Keskinkılıç’ın bu çıkışı, Karabük Belediyesinde bir yılı aşkın süredir sendikasız bırakılan bine yakın işçinin akıllarındaki soruları yeniden canlandırdı. Zira belediyede çalışan işçilerin sendikasız kalması yeni bir durum değil; 31 Mart 2024 seçimlerinin ardından Başkan Özkan Çetinkaya’nın göreve gelir gelmez başlattığı toplu iş sözleşmesi süreci sonuçsuz bırakılmış, ardından da işçilerin sendikalarından istifa etmeleri sağlanmıştı. O günden bu yana belediye işçileri örgütsüz, korumasız ve masada temsil edilmeksizin çalıştırılıyor.
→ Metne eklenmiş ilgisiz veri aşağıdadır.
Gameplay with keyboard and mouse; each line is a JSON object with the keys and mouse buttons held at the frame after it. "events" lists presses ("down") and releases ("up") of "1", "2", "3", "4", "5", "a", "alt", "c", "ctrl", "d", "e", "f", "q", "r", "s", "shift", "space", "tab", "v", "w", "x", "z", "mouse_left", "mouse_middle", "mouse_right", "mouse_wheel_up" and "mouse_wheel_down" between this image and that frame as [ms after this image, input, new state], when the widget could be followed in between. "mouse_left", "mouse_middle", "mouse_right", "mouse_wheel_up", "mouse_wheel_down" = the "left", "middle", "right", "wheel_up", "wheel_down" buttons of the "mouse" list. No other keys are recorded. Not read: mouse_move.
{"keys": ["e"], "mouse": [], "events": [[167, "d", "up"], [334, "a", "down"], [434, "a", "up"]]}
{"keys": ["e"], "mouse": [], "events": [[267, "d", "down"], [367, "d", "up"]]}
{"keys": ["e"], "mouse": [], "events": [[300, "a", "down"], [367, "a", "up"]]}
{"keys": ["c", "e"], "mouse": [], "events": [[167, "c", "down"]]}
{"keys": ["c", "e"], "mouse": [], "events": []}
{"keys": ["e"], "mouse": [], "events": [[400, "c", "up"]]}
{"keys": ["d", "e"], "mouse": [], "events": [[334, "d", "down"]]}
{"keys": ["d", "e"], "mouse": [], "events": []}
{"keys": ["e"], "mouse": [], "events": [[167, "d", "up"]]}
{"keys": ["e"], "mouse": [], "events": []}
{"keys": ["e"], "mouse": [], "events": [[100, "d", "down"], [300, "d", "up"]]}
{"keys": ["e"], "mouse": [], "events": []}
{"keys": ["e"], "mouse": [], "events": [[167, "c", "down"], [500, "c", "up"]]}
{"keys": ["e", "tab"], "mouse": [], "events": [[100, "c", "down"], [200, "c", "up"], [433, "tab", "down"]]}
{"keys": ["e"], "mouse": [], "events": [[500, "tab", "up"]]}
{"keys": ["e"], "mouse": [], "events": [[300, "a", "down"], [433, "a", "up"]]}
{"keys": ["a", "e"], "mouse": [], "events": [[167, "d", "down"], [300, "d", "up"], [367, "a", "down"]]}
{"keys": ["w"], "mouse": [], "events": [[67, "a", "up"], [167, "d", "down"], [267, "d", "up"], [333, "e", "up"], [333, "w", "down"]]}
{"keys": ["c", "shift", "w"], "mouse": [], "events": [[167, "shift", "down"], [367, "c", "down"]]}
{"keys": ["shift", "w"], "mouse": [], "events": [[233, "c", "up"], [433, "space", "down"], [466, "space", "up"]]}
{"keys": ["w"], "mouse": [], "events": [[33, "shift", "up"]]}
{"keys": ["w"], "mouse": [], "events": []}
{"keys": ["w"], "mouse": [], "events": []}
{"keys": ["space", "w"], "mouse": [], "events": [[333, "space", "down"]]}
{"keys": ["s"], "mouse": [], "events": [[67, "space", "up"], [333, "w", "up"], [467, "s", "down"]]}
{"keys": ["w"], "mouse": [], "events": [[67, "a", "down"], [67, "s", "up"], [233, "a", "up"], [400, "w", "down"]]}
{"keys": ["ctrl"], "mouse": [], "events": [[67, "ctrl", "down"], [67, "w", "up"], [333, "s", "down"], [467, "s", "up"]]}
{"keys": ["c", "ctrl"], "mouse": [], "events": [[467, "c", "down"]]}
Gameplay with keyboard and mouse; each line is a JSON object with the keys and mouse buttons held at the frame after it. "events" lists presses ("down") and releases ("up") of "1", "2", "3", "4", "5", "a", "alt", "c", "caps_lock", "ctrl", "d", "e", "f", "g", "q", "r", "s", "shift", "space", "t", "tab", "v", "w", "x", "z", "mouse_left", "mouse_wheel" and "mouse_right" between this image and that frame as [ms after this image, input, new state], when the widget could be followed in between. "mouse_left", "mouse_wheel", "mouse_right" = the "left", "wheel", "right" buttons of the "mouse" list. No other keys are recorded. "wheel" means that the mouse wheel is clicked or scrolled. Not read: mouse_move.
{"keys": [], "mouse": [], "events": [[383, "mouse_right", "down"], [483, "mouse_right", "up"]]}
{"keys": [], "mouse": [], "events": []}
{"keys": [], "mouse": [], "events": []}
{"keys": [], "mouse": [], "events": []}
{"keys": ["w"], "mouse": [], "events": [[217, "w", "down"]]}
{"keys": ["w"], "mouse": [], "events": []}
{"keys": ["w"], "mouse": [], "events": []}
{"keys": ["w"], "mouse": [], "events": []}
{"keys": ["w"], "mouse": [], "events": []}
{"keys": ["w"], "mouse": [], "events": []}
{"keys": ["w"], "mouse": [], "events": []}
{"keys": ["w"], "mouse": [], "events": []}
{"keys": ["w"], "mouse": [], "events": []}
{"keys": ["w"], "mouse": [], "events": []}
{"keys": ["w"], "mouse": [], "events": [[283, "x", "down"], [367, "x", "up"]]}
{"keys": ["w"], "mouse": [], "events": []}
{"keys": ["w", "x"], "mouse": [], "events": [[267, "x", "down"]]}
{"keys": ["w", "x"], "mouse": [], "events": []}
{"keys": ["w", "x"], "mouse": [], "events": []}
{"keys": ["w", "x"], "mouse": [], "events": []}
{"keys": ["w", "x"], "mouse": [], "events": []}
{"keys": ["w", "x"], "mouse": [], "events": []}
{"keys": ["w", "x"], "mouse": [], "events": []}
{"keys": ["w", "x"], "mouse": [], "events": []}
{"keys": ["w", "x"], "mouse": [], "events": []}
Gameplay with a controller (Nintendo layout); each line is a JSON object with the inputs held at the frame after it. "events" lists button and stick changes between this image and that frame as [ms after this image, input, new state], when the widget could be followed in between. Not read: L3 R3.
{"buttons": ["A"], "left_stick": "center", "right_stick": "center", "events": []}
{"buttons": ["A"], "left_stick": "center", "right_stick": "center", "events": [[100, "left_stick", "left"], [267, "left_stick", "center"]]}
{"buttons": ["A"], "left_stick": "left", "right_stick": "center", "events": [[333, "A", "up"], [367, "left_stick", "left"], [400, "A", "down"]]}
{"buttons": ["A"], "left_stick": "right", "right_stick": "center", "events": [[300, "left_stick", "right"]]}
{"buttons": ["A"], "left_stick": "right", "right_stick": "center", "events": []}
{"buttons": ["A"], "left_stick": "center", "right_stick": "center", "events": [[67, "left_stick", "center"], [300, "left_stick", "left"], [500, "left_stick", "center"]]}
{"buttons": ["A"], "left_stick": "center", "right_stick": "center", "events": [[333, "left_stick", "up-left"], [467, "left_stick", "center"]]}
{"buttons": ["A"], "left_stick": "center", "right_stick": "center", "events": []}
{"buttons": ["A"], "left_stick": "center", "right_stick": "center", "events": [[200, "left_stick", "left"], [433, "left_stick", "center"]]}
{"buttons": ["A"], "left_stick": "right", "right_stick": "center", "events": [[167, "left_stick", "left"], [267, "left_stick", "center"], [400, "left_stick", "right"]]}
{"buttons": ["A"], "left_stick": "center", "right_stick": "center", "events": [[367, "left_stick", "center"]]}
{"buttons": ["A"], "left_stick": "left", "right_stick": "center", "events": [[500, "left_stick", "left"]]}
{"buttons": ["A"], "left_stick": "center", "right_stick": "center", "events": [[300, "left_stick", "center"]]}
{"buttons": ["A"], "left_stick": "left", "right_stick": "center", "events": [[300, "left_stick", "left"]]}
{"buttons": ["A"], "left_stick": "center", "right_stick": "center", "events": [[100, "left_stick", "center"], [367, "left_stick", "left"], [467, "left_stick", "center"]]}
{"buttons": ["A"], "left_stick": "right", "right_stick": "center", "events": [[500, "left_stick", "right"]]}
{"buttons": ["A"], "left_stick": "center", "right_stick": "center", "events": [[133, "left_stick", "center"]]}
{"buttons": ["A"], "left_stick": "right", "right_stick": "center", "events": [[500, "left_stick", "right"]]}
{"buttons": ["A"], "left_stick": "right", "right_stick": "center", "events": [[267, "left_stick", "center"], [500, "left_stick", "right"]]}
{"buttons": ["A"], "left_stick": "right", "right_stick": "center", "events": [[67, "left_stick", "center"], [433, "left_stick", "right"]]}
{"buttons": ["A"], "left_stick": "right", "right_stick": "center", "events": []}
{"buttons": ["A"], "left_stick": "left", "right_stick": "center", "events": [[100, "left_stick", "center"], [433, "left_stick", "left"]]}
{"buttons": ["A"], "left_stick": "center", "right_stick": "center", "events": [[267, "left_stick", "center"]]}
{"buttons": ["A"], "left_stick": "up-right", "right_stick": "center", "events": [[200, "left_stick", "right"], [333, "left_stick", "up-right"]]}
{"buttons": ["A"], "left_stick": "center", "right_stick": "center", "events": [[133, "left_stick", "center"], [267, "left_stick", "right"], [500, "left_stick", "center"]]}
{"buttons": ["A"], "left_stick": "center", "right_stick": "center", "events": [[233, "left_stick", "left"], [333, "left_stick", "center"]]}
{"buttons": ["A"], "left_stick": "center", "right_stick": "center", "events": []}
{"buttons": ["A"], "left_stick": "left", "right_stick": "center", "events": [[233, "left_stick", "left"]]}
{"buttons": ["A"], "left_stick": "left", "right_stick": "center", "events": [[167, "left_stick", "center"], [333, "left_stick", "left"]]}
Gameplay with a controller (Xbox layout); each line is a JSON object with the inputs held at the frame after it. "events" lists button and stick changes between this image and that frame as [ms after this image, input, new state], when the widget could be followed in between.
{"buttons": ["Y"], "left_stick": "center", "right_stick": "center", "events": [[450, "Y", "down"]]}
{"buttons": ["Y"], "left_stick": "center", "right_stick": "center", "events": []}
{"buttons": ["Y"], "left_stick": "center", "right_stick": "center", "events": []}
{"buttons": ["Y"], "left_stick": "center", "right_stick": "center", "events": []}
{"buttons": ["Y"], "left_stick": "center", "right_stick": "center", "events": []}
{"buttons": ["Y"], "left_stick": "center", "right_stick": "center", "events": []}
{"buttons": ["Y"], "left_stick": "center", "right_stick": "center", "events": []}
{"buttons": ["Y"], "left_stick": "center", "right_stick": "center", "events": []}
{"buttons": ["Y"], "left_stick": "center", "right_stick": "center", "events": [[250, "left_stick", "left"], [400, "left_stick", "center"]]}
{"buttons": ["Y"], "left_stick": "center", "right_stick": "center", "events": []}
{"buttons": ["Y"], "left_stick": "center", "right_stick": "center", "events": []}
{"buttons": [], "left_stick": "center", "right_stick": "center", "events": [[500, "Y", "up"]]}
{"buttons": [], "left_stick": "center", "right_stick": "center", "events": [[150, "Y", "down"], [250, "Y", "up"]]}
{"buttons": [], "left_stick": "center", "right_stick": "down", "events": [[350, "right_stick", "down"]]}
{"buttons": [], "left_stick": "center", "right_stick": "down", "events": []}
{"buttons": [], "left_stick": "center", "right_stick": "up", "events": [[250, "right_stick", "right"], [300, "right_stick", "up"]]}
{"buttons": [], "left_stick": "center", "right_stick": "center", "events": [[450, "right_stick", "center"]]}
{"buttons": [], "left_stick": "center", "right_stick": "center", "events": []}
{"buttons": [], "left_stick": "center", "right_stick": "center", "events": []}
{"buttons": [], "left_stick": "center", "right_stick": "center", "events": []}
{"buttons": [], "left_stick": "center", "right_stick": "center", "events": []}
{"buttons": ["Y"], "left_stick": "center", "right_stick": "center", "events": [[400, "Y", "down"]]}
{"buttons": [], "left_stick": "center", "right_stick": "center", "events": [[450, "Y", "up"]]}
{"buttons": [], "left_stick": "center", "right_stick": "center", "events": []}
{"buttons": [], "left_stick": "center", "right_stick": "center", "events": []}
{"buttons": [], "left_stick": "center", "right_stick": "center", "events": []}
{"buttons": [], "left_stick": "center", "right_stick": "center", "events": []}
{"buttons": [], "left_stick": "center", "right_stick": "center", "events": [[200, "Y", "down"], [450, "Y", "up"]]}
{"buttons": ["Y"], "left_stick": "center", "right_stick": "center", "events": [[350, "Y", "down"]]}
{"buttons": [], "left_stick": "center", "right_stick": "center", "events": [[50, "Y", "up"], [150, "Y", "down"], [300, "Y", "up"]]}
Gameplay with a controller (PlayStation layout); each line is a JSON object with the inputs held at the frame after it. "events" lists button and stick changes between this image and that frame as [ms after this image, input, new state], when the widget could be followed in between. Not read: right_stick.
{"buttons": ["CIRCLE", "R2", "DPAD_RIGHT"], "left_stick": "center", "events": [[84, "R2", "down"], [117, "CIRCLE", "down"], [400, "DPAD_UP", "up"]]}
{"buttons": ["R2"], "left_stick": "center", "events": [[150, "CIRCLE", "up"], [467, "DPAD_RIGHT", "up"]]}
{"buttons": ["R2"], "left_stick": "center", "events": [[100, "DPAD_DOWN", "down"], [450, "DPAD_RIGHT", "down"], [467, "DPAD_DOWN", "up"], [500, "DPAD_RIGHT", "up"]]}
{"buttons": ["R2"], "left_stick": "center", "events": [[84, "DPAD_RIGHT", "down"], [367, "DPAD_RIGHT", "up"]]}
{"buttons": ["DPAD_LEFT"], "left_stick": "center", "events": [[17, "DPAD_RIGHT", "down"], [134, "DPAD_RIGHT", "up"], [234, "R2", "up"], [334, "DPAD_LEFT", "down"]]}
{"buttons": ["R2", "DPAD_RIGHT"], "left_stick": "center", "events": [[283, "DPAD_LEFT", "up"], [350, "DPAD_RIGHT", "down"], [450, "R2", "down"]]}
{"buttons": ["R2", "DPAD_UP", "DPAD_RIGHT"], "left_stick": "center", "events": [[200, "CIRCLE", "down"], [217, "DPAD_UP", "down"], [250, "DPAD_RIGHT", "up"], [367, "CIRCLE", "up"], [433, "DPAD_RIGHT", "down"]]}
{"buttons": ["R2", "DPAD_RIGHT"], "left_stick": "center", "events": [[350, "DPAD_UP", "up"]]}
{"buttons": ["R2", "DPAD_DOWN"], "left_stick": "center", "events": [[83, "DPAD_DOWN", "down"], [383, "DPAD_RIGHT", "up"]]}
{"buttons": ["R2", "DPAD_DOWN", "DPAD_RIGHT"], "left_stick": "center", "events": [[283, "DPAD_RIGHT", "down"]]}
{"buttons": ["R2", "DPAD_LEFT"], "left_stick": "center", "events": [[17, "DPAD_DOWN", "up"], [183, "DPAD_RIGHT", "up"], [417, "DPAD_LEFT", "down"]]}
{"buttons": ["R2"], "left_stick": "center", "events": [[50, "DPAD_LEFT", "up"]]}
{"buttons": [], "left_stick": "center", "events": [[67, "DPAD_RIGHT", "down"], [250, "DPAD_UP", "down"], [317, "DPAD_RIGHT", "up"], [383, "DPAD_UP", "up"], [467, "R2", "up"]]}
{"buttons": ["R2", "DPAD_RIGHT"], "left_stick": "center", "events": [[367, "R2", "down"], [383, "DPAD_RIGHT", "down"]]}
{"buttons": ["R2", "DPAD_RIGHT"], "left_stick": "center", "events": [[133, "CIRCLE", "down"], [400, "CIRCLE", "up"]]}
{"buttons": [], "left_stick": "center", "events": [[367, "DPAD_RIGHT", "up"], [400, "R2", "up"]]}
Bir tarafta milletvekilinin “örgütlü Karabük” vurgusu, diğer tarafta örgütsüz bırakılan işçiler… Bu tablo, siyasetin işçiye dair söyleminin ne denli içi boş ve çelişkilerle dolu olduğunu gözler önüne seriyor.
İşçiler, sendikasızlığın getirdiği güvencesizliğin her geçen gün daha fazla hissedildiğini ifade ederken, kamuoyunda şu sorular yankılanıyor:
Gerçekten sendikasız işçi istenmiyorsa, neden Karabük Belediyesinde bir yıldır bine yakın işçi sendikasız bırakıldı?
İşçinin hakkını savunacak örgütlenme ortadan kaldırılırken, bu durum hangi adalet anlayışıyla bağdaşıyor?
Sendika söylemleri, sadece kürsülerde mi dile getirilecek, yoksa belediyedeki işçilerin de hakkı korunacak mı?
Keskinkılıç’ın sözleri, işçilerin yaşadığı gerçek sorunlara çare olmaktan çok, çelişkileri büyütmüş görünüyor. Karabük kamuoyu ise, işçinin emeğini savunacak gerçek adımların atılmasını bekliyor.